Discussion and summary

The remarkably successful outcomes of the initial make-and-test applications of topomer CoMFA models, rather than being mysterious, thus seem a straightforward consequence of how the topomer poses focus a PLS model onto the most assuredly controllable class of field differences, making its proposals for structural modification particularly likely to be productive. While the topomer poses also provide significant advantages in convenience, speed, objectivity, and functional versatility [15], any other 3D-QSAR methodologies that restrict field variations to the most direct effects of ligand structure variations should also tend to yield more successful predictions. (However, to minimize the risk of chance correlations, such restrictions should only be applied a priori, before any PLS modeling, rather than by some sort of iteration between PLS modeling and field manipulations.)

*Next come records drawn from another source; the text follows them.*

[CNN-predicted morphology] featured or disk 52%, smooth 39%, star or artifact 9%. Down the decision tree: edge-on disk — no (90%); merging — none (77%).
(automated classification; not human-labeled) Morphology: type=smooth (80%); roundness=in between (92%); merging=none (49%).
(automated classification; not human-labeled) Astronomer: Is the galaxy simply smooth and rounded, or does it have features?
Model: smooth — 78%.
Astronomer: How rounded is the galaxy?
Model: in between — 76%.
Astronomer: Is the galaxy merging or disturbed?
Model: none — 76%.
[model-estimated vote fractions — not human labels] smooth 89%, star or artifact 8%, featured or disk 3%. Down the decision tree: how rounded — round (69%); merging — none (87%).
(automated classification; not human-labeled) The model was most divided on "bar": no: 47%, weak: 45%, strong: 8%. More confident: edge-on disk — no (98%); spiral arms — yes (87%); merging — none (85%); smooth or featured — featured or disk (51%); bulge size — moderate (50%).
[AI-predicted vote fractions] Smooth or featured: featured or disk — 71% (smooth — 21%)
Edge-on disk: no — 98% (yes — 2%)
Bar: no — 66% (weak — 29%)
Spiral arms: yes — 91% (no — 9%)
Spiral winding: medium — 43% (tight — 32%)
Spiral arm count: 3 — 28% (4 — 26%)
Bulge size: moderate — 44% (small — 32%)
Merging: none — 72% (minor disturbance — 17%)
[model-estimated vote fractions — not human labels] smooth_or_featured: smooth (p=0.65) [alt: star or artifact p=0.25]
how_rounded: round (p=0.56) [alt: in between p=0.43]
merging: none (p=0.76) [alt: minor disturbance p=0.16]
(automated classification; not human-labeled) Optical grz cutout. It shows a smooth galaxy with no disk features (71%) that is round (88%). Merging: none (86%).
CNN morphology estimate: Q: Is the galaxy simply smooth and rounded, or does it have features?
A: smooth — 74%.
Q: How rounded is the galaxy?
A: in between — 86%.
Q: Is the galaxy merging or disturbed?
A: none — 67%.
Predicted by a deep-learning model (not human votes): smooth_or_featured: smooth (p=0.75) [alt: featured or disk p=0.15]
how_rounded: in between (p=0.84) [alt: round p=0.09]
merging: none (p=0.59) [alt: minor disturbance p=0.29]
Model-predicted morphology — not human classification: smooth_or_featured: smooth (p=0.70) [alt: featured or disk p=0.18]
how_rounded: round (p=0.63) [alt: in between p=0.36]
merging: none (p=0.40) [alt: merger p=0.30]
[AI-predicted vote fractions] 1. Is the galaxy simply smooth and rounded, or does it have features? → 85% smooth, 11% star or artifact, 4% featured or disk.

This reconsideration also may address several other long-standing surprises about the behaviors of 3D-QSAR and other CADD methodologies, such as:

  • The superior statistical qualities of 3D-QSAR models based on poses that superimpose presumably critical ligand features, rather than docked conformations [16];

  • The at best modest improvements in statistical quality afforded by greater accuracies in field calculations, such as finer grid resolution or improved atomic charges;

  • The superiority of similarities among “2D descriptors” (such as the Tanimoto coefficients of fingerprints) in predicting biological similarities [17], compared to similarities among 3D similarities (as PLS is probably not the only analytical methodology that is seriously distracted by irrelevant variation among candidate descriptors).